StartWeltNamibia fordert Milliarden: Präsidentin drängt Deutschland auf Entschädigung für Kolonialverbrechen

Namibia fordert Milliarden: Präsidentin drängt Deutschland auf Entschädigung für Kolonialverbrechen

Die Debatte um die Aufarbeitung der deutschen Kolonialgeschichte gewinnt erneut an Bedeutung. Namibias Präsidentin Netumbo Nandi-Ndaitwah fordert von Deutschland konkrete finanzielle Leistungen im Zusammenhang mit den Verbrechen während der deutschen Kolonialherrschaft. Im Mittelpunkt stehen der Völkermord an den Ovaherero und Nama zwischen 1904 und 1908, der von Deutschland inzwischen offiziell als Genozid anerkannt wurde.

Bereits in den vergangenen Jahren hatte Deutschland zugesagt, über einen Zeitraum von 30 Jahren insgesamt 1,1 Milliarden Euro für Entwicklungs- und Infrastrukturprojekte in besonders betroffenen Regionen Namibias bereitzustellen. Nach Angaben der Bundesregierung sollen die Mittel unter anderem Bildung, Gesundheitsversorgung, Landwirtschaft und den Ausbau der Infrastruktur fördern.

***

Aufgabe -
Ersetze im Text über Namibias Entschädigungsforderung „Präsidentin“ durch „Staatschefin“ und gib die Passage zwischen „Die Debatte um“ und „Genozid anerkannt wurde.“ einschließlich wieder.

Vorliegende Datensätze -

***

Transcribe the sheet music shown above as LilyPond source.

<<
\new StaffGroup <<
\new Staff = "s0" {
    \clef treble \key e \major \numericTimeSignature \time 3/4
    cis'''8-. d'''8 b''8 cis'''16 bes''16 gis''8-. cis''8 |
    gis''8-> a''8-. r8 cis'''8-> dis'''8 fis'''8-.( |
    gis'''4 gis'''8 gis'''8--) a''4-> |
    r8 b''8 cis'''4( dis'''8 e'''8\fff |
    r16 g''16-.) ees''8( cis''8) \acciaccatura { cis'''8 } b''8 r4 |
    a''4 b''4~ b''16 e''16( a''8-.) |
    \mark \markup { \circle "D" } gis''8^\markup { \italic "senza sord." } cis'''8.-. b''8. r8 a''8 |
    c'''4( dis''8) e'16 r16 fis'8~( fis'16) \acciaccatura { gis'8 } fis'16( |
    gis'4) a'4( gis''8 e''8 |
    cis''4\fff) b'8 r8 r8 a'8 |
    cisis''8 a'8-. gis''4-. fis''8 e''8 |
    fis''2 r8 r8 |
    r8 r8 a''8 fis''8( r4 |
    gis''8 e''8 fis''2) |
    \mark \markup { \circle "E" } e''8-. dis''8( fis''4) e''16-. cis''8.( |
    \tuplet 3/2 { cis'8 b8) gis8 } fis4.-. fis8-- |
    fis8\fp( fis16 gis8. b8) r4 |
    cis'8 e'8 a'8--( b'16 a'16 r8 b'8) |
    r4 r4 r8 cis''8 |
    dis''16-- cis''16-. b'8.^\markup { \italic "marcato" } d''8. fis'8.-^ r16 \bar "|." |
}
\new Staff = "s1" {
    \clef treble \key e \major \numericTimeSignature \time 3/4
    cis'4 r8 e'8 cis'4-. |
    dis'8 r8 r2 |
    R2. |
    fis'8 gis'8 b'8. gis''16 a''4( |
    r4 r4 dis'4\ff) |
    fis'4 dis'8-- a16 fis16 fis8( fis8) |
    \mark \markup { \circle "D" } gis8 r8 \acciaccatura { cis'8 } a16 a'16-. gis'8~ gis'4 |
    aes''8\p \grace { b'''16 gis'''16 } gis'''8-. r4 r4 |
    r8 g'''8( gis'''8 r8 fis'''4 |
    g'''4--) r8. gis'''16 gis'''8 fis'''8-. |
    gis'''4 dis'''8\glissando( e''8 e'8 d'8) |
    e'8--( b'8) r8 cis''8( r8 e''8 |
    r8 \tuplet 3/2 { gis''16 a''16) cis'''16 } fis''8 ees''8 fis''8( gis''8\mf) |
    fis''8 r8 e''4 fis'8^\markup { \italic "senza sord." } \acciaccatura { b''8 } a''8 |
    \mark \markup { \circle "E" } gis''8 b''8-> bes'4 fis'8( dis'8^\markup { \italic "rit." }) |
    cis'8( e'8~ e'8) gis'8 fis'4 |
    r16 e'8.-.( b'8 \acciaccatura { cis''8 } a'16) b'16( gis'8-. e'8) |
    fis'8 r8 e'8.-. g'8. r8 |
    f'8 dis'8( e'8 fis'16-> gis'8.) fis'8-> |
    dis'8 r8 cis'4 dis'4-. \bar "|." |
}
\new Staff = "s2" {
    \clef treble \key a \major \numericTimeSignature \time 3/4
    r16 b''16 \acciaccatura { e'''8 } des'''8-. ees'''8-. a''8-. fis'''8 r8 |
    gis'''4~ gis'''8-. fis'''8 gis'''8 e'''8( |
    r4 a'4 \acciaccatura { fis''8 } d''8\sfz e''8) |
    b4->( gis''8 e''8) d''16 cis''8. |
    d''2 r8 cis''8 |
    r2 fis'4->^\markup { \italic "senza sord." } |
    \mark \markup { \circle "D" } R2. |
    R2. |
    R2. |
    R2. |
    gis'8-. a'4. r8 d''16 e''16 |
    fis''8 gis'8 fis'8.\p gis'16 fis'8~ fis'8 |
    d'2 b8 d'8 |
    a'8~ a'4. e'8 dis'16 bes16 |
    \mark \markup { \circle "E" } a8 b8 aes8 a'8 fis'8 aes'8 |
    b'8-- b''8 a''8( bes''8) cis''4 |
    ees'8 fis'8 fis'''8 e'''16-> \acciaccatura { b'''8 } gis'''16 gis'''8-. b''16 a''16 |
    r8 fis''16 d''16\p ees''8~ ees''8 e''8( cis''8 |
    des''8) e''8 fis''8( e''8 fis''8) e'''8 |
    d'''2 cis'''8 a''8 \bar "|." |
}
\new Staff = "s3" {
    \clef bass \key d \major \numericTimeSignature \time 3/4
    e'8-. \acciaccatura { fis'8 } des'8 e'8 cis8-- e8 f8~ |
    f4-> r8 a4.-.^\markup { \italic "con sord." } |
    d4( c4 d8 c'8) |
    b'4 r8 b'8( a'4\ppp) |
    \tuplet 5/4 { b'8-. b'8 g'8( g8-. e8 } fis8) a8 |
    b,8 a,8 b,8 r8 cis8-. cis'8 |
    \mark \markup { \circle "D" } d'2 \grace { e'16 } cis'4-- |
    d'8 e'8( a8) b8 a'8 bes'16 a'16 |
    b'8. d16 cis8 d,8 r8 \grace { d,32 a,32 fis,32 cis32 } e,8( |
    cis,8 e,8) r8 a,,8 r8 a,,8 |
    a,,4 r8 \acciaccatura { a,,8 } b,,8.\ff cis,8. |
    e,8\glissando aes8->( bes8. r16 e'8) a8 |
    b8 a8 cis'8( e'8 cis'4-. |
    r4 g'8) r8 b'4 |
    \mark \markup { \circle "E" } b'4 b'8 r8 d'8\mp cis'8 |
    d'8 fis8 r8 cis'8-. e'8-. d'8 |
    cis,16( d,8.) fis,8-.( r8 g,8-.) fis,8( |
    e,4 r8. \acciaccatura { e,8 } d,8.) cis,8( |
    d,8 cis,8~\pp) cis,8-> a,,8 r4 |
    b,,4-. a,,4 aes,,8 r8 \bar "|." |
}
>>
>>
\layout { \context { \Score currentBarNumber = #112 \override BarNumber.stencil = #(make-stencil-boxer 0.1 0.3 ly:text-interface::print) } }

***

Lösung -
Die Debatte um die Aufarbeitung der deutschen Kolonialgeschichte gewinnt erneut an Bedeutung. Namibias Staatschefin Netumbo Nandi-Ndaitwah fordert von Deutschland konkrete finanzielle Leistungen im Zusammenhang mit den Verbrechen während der deutschen Kolonialherrschaft. Im Mittelpunkt stehen der Völkermord an den Ovaherero und Nama zwischen 1904 und 1908, der von Deutschland inzwischen offiziell als Genozid anerkannt wurde.